### Text block
* Start *

John Steenhuisen: ‘Big Five’ Ideas to Get South Africa Working for Growth
DA Leader John Steenhuisen delivered the following keynote address at the RMB Morgan Stanley Investor Conference in Cape Town today. Good morning, ladies and gentlemen, For those of you who have travelled here from out of town, welcome to beautiful Cape Town, where spring is apparently still deciding whether it has arrived or not. This […]
DA Leader John Steenhuisen delivered the following keynote address at the RMB Morgan Stanley Investor Conference in Cape Town today.
Good morning, ladies and gentlemen,
For those of you who have travelled here from out of town, welcome to beautiful Cape Town, where spring is apparently still deciding whether it has arrived or not.
This is par for the course for the Mother City. Traditionally we spend the entire September welcoming spring, only to bid it farewell a few days later.
But fear not, before the month is out, Cape Town will be basking in warm, sunny spring weather. Because that kind of change is inevitable – it cannot be held back for long. Much like another kind of inevitable change which I would like to speak about this morning.
But first I want to thank the organisers of the RMB Morgan Stanley Big Five Investor Conference for inviting me to speak here this morning, because I think it’s important to hear a slightly different perspective to most of the conversations you will be having over the next two days.
I won’t pretend today to be an expert in your field, because I am sure there are more than enough of you already in this room. I also won’t bore you to death with a long-winded account of South Africa’s many challenges and setbacks to getting our economy going.
If you’re sitting in this room, chances are you know more than most about the obstacles to investment, growth and job creation in this country. But you wouldn’t be here if you weren’t also acutely aware of the tremendous potential that lies in South Africa.
So, we all know what is wrong with the picture in South Africa, and I am pretty sure most of us would agree on where we would like our country to end up. But what is perhaps missing from this conversation is how we get from here to there.
And that is where I can offer you a unique perspective, and perhaps also give you a little reassurance that change has never been more possible and, indeed, more imminent.

* End *

### Recorded data
* Start *

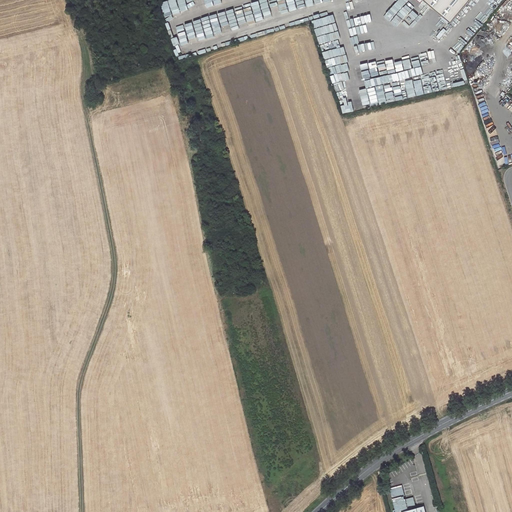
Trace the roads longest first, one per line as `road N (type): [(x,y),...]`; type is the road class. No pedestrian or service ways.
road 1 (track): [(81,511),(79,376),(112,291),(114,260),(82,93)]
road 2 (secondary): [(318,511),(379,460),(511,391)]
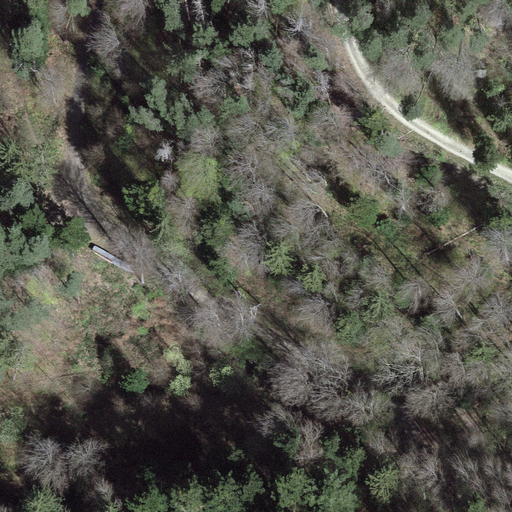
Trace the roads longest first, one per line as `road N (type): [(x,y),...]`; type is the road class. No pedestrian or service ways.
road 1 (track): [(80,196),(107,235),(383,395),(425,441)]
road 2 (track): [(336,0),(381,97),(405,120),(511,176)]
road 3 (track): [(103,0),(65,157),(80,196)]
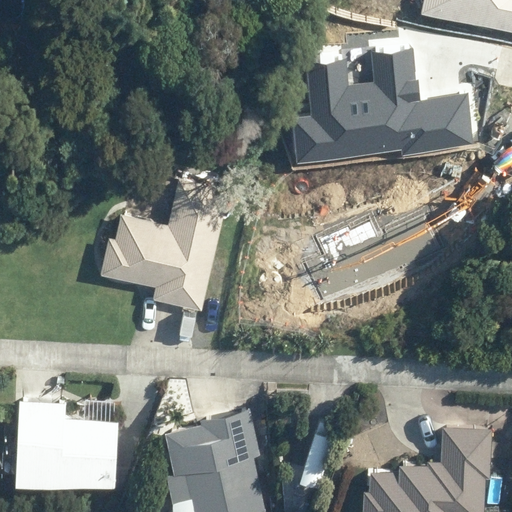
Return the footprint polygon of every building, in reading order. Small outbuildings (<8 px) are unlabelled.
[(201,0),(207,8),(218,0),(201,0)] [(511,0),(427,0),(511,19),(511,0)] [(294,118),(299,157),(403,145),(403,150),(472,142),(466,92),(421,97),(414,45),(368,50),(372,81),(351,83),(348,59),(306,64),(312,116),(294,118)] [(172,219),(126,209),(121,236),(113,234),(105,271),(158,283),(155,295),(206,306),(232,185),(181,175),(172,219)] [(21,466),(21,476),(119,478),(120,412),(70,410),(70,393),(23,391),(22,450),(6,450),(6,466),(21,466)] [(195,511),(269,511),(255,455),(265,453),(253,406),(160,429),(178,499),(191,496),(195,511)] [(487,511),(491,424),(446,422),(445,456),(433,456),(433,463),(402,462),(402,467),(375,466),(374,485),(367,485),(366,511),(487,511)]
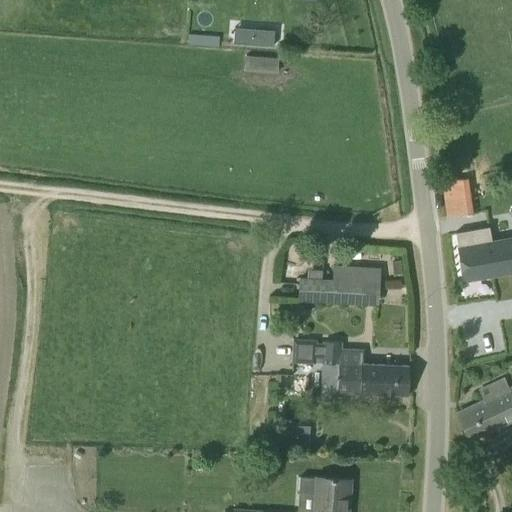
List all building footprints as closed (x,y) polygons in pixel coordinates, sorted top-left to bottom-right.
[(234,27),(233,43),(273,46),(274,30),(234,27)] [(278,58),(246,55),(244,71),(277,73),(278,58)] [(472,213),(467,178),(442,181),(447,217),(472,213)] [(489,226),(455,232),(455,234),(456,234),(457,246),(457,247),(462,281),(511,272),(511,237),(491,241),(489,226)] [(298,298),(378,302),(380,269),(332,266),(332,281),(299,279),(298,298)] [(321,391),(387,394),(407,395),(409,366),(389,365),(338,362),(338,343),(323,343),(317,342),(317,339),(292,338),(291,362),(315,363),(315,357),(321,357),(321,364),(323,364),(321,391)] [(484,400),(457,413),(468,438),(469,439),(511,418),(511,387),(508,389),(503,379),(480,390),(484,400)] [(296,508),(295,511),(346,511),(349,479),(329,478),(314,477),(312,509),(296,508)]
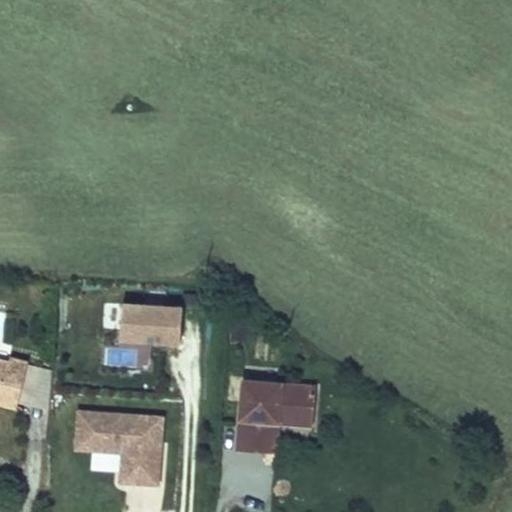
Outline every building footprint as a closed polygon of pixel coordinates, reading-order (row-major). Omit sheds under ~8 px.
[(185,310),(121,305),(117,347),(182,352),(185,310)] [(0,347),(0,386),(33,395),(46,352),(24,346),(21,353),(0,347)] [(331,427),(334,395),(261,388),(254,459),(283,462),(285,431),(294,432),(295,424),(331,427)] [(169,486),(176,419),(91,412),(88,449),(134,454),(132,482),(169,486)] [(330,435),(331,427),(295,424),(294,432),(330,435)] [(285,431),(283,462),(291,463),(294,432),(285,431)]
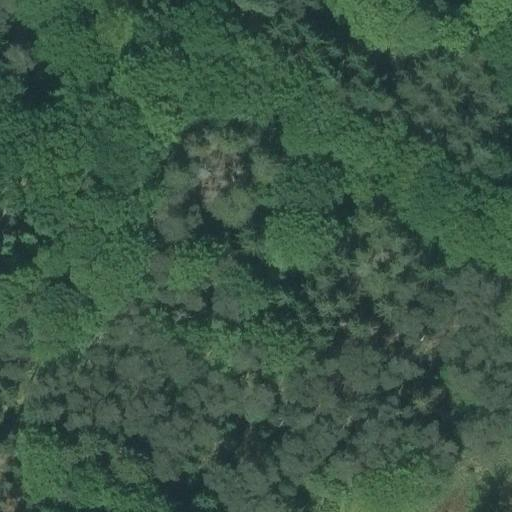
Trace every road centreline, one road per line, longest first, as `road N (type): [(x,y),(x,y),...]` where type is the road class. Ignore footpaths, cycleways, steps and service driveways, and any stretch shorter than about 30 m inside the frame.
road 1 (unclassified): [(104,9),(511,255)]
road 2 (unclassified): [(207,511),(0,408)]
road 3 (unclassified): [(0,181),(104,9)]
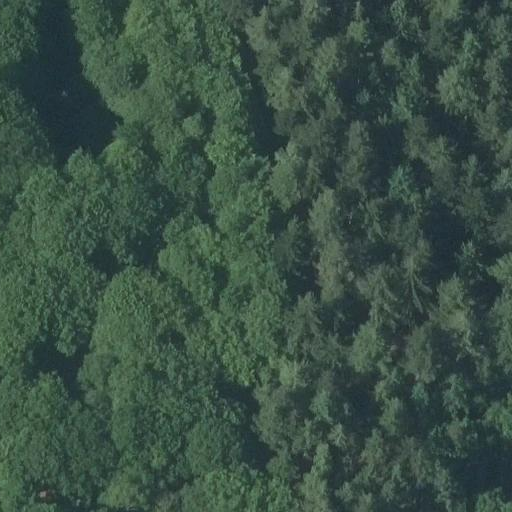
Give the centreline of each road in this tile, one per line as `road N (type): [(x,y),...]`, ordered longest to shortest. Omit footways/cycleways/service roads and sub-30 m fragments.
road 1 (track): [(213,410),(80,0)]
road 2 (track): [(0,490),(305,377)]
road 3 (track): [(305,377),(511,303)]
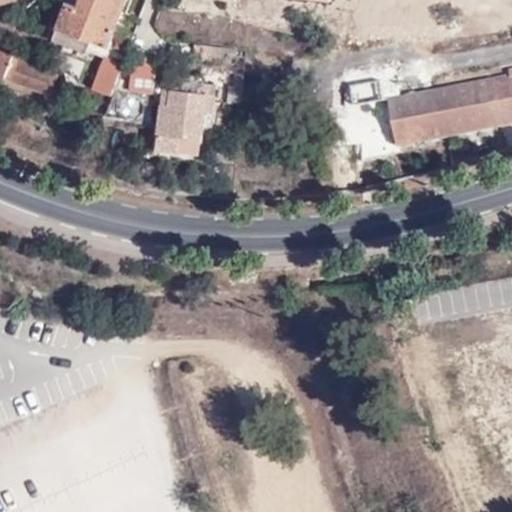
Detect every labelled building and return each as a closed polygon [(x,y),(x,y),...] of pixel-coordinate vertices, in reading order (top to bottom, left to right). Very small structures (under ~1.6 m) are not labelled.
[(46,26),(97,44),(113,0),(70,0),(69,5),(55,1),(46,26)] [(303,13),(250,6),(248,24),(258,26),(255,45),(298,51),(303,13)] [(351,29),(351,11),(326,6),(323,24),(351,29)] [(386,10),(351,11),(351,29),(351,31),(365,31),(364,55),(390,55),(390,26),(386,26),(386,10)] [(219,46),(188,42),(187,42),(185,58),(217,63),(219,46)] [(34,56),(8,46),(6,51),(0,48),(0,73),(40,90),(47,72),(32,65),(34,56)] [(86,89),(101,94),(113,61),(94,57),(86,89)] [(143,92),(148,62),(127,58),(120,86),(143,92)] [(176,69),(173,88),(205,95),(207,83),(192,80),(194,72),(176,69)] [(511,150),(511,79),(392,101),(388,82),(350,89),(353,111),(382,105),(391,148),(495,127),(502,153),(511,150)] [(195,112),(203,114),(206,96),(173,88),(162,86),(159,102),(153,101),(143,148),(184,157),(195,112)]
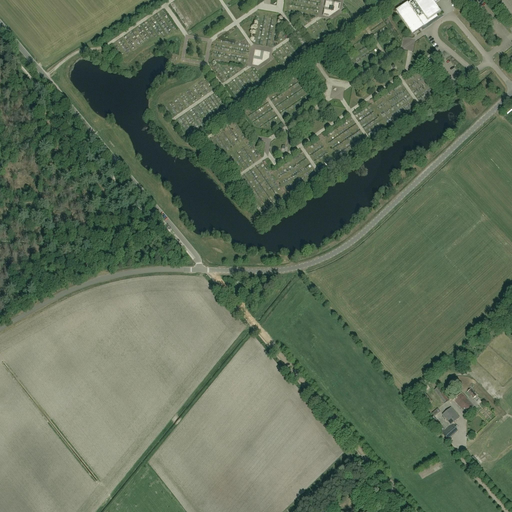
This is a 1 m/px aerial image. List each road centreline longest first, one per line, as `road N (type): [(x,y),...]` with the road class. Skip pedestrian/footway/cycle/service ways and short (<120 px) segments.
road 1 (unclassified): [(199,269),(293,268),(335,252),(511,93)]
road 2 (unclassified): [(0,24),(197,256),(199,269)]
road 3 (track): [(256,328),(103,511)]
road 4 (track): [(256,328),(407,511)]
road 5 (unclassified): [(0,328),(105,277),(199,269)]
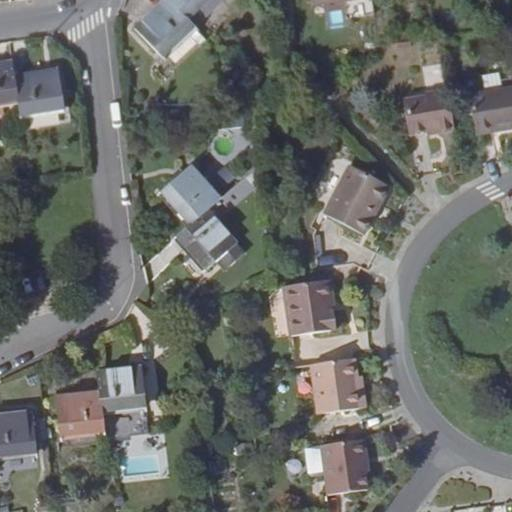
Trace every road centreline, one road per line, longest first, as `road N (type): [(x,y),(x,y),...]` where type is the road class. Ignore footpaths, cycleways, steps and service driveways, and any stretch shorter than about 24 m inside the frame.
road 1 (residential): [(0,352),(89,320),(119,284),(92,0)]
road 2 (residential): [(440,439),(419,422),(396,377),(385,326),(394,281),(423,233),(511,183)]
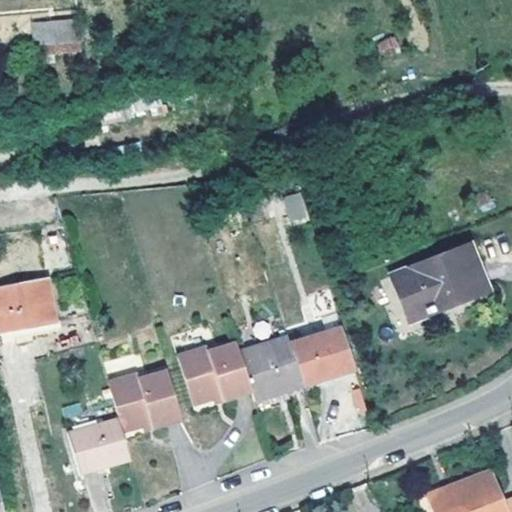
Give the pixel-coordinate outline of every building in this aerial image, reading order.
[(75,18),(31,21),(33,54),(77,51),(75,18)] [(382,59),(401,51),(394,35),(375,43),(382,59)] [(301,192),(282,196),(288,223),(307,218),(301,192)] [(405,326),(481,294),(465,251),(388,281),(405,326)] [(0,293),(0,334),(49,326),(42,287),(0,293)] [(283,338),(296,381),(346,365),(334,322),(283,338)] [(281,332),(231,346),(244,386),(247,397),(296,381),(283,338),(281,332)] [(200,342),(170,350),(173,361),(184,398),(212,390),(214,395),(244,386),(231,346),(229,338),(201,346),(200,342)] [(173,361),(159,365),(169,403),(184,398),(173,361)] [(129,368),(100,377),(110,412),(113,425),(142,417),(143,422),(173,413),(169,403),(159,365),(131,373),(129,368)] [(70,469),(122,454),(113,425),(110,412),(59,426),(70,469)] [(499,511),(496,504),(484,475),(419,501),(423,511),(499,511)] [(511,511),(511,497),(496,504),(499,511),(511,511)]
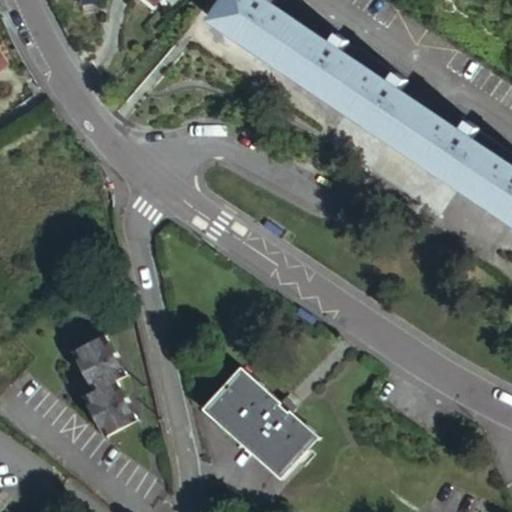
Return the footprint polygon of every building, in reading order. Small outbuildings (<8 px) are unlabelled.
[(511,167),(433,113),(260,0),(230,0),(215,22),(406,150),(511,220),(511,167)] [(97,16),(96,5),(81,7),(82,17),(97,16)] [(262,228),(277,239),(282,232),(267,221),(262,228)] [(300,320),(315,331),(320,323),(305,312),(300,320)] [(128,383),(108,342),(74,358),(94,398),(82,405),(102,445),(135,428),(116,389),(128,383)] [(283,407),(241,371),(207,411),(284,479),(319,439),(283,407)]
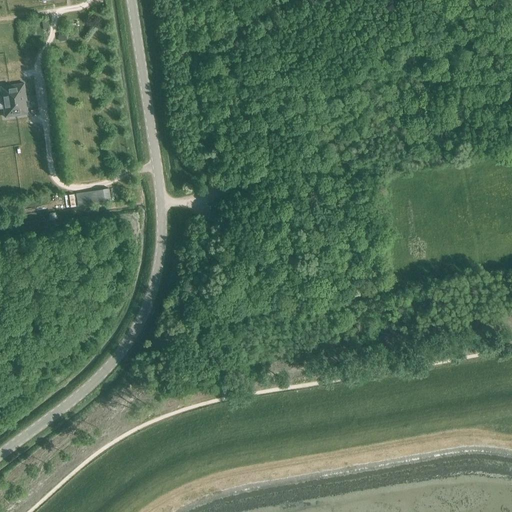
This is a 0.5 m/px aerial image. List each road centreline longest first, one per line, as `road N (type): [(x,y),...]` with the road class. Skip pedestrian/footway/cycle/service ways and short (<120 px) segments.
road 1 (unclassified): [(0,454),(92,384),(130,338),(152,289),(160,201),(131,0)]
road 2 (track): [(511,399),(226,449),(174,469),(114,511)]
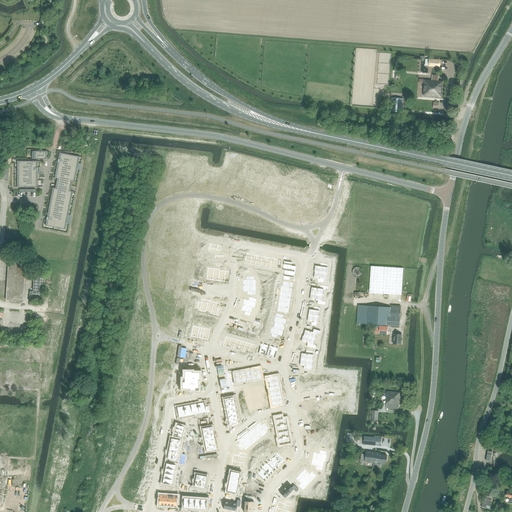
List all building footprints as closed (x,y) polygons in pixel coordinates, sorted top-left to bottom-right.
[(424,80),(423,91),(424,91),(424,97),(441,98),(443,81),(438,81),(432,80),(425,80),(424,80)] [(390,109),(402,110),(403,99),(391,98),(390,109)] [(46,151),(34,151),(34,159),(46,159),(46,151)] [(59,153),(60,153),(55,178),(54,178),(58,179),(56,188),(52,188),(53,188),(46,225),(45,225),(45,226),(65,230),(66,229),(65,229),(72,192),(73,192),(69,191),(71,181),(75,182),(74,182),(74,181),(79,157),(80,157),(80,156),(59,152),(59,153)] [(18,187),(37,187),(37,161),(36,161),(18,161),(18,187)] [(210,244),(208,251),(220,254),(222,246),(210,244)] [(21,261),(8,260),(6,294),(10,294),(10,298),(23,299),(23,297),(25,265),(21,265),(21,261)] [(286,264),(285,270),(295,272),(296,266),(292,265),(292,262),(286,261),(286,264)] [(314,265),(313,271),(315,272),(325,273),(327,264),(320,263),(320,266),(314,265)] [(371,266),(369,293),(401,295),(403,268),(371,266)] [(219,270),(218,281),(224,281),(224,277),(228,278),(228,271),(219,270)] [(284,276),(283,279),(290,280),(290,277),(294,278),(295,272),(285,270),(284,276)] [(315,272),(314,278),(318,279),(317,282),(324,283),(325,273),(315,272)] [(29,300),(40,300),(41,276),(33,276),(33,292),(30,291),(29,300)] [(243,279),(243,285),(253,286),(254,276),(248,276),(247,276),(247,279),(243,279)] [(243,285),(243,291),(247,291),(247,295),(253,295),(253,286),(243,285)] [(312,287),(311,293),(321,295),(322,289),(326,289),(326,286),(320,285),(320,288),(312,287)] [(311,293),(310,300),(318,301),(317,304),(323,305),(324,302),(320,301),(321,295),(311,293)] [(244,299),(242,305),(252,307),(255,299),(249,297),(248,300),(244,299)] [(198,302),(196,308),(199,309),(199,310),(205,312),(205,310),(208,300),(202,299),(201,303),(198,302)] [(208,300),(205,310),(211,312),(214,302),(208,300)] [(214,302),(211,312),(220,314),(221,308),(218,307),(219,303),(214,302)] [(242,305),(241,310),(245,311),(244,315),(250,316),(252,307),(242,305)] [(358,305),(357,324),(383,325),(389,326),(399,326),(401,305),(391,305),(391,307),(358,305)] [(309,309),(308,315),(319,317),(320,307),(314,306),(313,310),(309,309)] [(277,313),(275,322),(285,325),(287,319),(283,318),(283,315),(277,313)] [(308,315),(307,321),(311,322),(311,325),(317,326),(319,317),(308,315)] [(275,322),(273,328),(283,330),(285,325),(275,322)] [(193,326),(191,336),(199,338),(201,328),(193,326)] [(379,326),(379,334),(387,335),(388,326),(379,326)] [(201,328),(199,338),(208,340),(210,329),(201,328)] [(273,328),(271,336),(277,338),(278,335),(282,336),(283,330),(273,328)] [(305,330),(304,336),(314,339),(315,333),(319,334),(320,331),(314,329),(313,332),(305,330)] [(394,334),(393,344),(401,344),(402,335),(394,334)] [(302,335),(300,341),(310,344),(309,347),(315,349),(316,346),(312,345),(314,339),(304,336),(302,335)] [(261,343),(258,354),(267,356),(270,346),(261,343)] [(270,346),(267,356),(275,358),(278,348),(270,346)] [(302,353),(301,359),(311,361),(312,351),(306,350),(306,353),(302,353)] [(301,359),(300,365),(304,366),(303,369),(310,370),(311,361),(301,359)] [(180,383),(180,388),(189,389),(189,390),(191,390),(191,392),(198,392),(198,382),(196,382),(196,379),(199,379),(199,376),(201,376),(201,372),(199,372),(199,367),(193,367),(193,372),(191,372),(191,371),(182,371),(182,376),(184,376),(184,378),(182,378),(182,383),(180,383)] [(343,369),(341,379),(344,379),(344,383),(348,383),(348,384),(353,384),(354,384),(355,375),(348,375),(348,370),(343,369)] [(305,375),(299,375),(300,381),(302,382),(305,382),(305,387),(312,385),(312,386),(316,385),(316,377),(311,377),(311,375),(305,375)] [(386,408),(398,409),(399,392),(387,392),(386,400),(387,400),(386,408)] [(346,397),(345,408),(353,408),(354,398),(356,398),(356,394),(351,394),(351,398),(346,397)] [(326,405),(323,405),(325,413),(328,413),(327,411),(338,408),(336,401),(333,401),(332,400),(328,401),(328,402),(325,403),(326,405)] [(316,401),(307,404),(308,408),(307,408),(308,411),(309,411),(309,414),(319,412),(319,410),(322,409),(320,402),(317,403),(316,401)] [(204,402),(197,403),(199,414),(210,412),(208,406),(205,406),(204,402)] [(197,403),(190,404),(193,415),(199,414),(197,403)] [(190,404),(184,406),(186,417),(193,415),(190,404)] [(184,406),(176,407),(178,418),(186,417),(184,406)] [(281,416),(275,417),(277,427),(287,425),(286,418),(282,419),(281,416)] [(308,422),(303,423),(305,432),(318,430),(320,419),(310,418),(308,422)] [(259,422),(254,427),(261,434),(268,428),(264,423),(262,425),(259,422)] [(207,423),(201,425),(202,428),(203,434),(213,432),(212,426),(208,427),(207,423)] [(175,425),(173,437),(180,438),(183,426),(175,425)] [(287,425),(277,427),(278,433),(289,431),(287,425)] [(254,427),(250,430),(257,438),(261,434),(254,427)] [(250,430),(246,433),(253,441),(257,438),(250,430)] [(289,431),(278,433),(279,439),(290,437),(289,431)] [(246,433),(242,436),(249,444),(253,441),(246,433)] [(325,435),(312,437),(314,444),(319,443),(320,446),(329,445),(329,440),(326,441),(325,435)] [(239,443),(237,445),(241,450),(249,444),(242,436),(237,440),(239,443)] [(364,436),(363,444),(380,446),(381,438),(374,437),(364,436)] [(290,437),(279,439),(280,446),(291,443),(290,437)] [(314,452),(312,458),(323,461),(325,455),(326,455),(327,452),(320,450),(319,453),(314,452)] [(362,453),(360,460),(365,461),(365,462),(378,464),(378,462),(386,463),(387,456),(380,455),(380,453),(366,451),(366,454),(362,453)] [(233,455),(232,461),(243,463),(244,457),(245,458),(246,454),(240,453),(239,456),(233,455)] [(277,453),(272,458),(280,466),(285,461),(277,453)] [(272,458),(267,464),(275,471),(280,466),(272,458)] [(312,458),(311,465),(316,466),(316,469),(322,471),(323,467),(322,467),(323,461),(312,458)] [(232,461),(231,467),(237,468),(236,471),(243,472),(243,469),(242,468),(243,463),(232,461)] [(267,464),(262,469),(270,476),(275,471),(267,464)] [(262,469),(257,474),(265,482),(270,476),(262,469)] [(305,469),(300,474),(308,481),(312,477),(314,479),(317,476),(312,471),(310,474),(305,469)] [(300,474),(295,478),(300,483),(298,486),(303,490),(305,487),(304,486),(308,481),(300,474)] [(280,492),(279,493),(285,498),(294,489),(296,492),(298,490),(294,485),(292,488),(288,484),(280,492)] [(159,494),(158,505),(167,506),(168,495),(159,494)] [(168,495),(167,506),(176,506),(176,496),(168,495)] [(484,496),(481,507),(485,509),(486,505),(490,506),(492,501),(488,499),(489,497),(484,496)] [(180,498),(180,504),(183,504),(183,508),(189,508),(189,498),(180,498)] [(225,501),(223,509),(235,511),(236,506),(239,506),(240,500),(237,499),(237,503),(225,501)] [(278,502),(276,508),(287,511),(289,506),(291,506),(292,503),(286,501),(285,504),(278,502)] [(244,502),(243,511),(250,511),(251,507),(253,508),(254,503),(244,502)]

* End *

### Set problem 1
Please set down the listing's lines word for word, from the line with "Outline every building" up to and including the line with "road 3 (track): [(305,377),(511,303)]", without the picture lines.
### Set problem 2
Supply the next part of the keynote address on getting South Africa working for growth.
The speech and the listing have nothing to do with each other.

### Written answer 1
Outline every building footprint as a closed polygon of pixel coordinates, reading-order (row-major). Omit sheds under ~8 px.
[(185,310),(121,305),(117,347),(182,352),(185,310)] [(0,347),(0,386),(33,395),(46,352),(24,346),(21,353),(0,347)] [(331,427),(334,395),(261,388),(254,459),(283,462),(285,431),(294,432),(295,424),(331,427)] [(169,486),(176,419),(91,412),(88,449),(134,454),(132,482),(169,486)] [(330,435),(331,427),(295,424),(294,432),(330,435)] [(285,431),(283,462),(291,463),(294,432),(285,431)]
Trace every road centreline, one road per line, longest first, as `road N (type): [(x,y),(x,y),...]` where type is the road class. Ignore footpaths, cycleways, steps and service driveways, and any stretch shorter than about 30 m inside the frame.
road 1 (unclassified): [(104,9),(511,255)]
road 2 (unclassified): [(207,511),(0,408)]
road 3 (unclassified): [(0,181),(104,9)]
Give the centreline of each road in this tile, one per line as `road N (type): [(x,y),...]`, ordered longest to shortest. Omit footways/cycleways/service roads and sub-30 m fragments.
road 1 (track): [(213,410),(80,0)]
road 2 (track): [(0,490),(305,377)]
road 3 (track): [(305,377),(511,303)]

### Written answer 2
This has become the topic of most of my conversations of late. I travel a great deal around South Africa and I speak to an incredibly varied audience. In one day, I could have conversations with suburban ratepayers, small-scale fishermen, desperately poor communities and then a room such as this.
And in the past, these engagements would be quite distinctly different, but recently there has been a perceptible change in the national conversation. Across the whole spectrum of communities and interest groups, people are starting to ask the same question: What happens after the ANC?
For the first time in almost three decades, South Africans from all walks of life are starting to imagine a different future for our country, and this takes a little getting used to. There is something about being stuck in a bad situation or an abusive relationship for a long time that robs you of your ability to dream bigger.
You stop thinking about possibilities out there, and you restrict your hopes and dreams to slightly better versions of this bad situation. Your horizons shrink.
That’s what happened to South Africans these past three decades. We’ve been stuck in an abusive relationship with our government, and for the longest time there seemed no realistic way out.
But in fact, not just the past three decades. Because for the past 74 years, South Africa has only known one-party rule: forty-six years under the Nats followed by 28 years under the ANC, during which time both these parties held such strong majorities that they lost all fear of the voters.
That’s not a healthy democracy. When you don’t fear being voted out, the worst elements make their way to the front and centre of a governing party, and that party is then soon transformed into something else entirely – something more akin to a syndicate that extracts and extorts.
Because our democracy has never been properly tested, we have not known true accountability for generations, and the dire situation in our country can be directly attributed to this.
We’re theoretically an upper-middle-income country with well established infrastructure, a wealth of natural resources and sound financial institutions. We ought to be doing well, but we’re not.
It is unthinkable that half our population should live below the upper-bound food poverty line, or that almost half of those who want to work cannot find jobs and that over 27 million people receive some form of social grant every month.
It is unthinkable, given our standing on this continent and in the world, that we cannot even keep the lights on, or that our basic education is ranked among the very worst in the world, or that we have some of the highest murder and rape numbers in the world.
It is unthinkable that people – many of them young children – should die from malnutrition in South Africa in 2022. And yet they do.
All of these things happen because the normal checks and balances in a healthy democracy – the fear every politician should have for the voter – have been absent for a very long time.
In this absence, greed, complacency and indifference have flourished, and poor South Africans have paid the price.
Ten, maybe even five years ago, all these things – the load-shedding, the crime rate, the government corruption, the sky-high unemployment – would have been accepted with a sense of inevitability and resignation.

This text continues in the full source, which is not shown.